Anthologies are rich in cruel juxtapositions. While finishing an article last year I needed to check the text of Scott's 'Coronach' as it appears in a particular edition of Palgrave's Golden Treasury. The library let me down, and with a deadline approaching I had to buy a copy on the Charing Cross road, so I ended up re-reading the whole collection. The Treasury is a superb gathering, and there is little that is not of a high standard. Nonetheless, it could have been designed to make one particular point: 'Mr Shakespeare', to use Pound's famous remark on Eliot's plays, 'retains his position.'
Specifically, the selections in the Golden Treasury show Shakespeare to great advantage in his handling of verse, with long and complex passages uninterrupted by any awkward turn of syntax. Weaker writers more often resort to relocated phrases in search of a rhyme or a convenient rhythm, but Shakespeare almost never employs such distortions or leaves the reader conscious of an artful disposition of material. By comparison the other authors in the anthology, nearly all of them first rank writers, appear clumsy and artificial. Perhaps it is unfair to offer Milton's 'Ode on the Morning of Christ's Nativity' as an example, but the piece is not far off in the book and in spite of pleasant lines or shorter passages is conspicously ill at ease by comparison.
Shakespeare's quality is not facility alone, but sustained and extended performance, and he seems to have no equal.

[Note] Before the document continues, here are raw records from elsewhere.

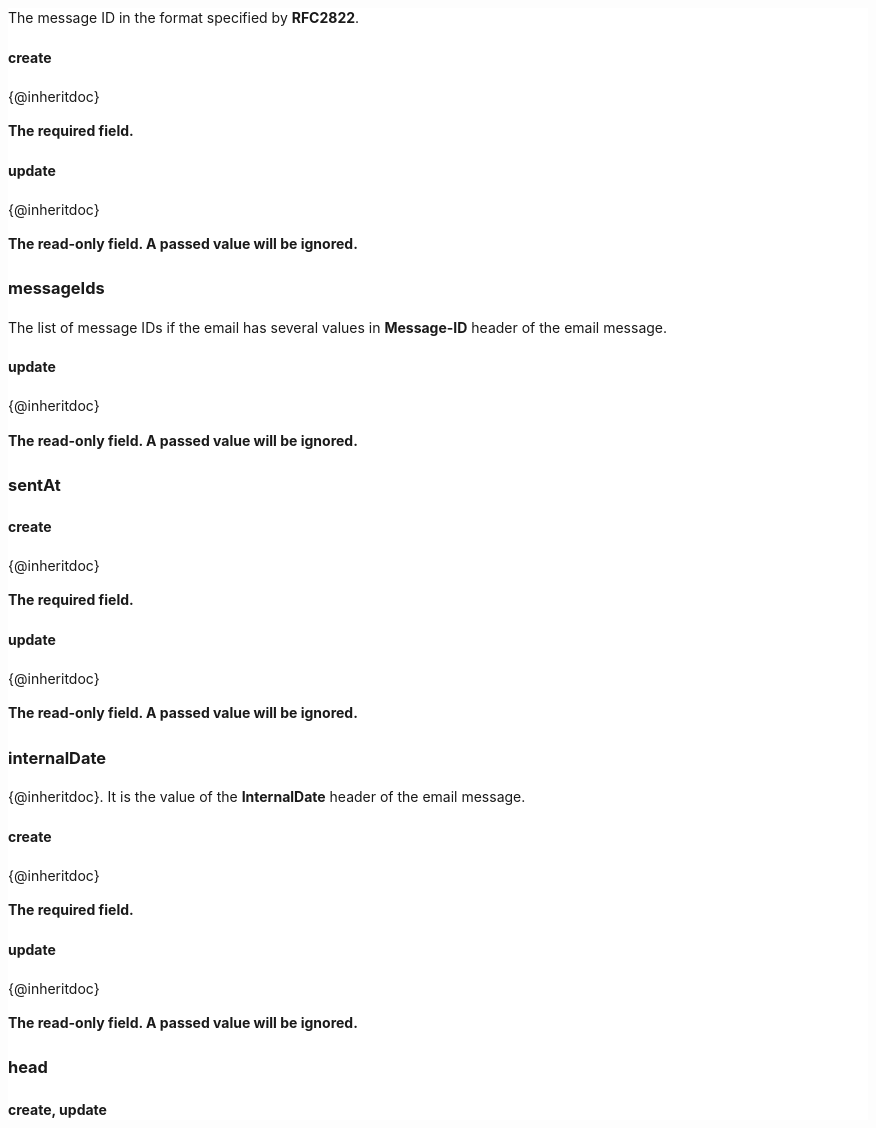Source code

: The message ID in the format specified by **RFC2822**.

#### create

{@inheritdoc}

**The required field.**

#### update

{@inheritdoc}

**The read-only field. A passed value will be ignored.**

### messageIds

The list of message IDs if the email has several values in **Message-ID** header of the email message.

#### update

{@inheritdoc}

**The read-only field. A passed value will be ignored.**

### sentAt

#### create

{@inheritdoc}

**The required field.**

#### update

{@inheritdoc}

**The read-only field. A passed value will be ignored.**

### internalDate

{@inheritdoc}. It is the value of the **InternalDate** header of the email message.

#### create

{@inheritdoc}

**The required field.**

#### update

{@inheritdoc}

**The read-only field. A passed value will be ignored.**

### head

#### create, update

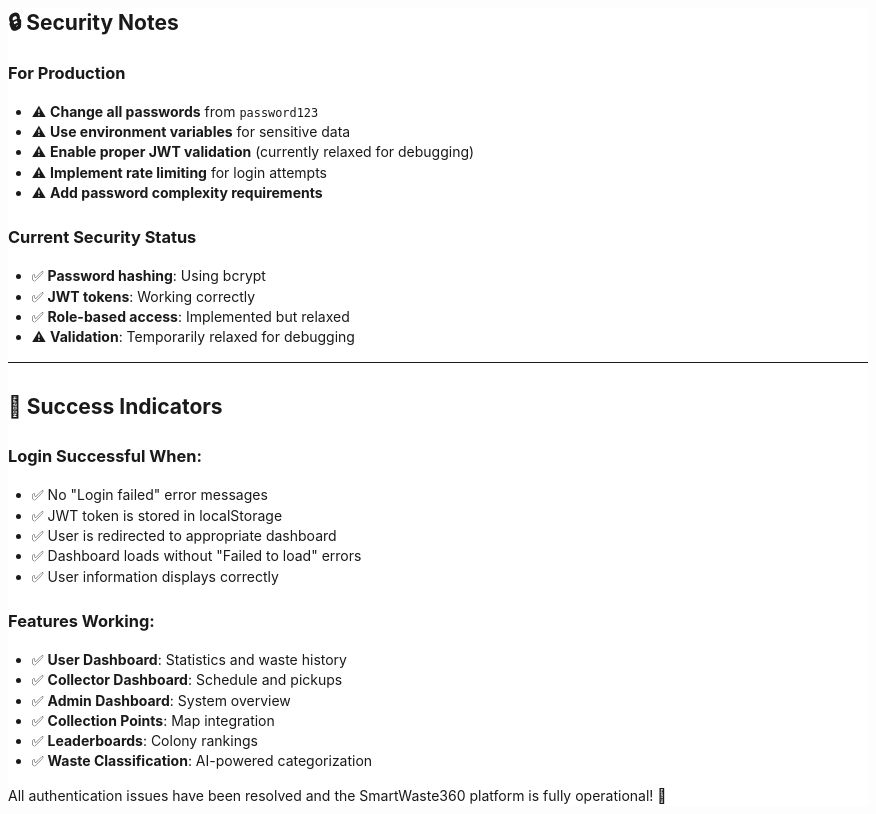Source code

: 
## 🔒 **Security Notes**

### **For Production**
- ⚠️ **Change all passwords** from `password123`
- ⚠️ **Use environment variables** for sensitive data
- ⚠️ **Enable proper JWT validation** (currently relaxed for debugging)
- ⚠️ **Implement rate limiting** for login attempts
- ⚠️ **Add password complexity requirements**

### **Current Security Status**
- ✅ **Password hashing**: Using bcrypt
- ✅ **JWT tokens**: Working correctly
- ✅ **Role-based access**: Implemented but relaxed
- ⚠️ **Validation**: Temporarily relaxed for debugging

---

## 🎉 **Success Indicators**

### **Login Successful When:**
- ✅ No "Login failed" error messages
- ✅ JWT token is stored in localStorage
- ✅ User is redirected to appropriate dashboard
- ✅ Dashboard loads without "Failed to load" errors
- ✅ User information displays correctly

### **Features Working:**
- ✅ **User Dashboard**: Statistics and waste history
- ✅ **Collector Dashboard**: Schedule and pickups
- ✅ **Admin Dashboard**: System overview
- ✅ **Collection Points**: Map integration
- ✅ **Leaderboards**: Colony rankings
- ✅ **Waste Classification**: AI-powered categorization

All authentication issues have been resolved and the SmartWaste360 platform is fully operational! 🌟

In Milton's defense it might be objected that he actually cared about what he was trying to express (hardly a sensible aim when writing in verse), and that perhaps Shakespeare did not. However, the author of the sonnets does not strike the reader as a 'tiresome fribble' who, like a barrister, can seem to mean what he is obliged to say. The simplest explanation available is likeliest; Shakespeare is pretty much all he is cracked up to be.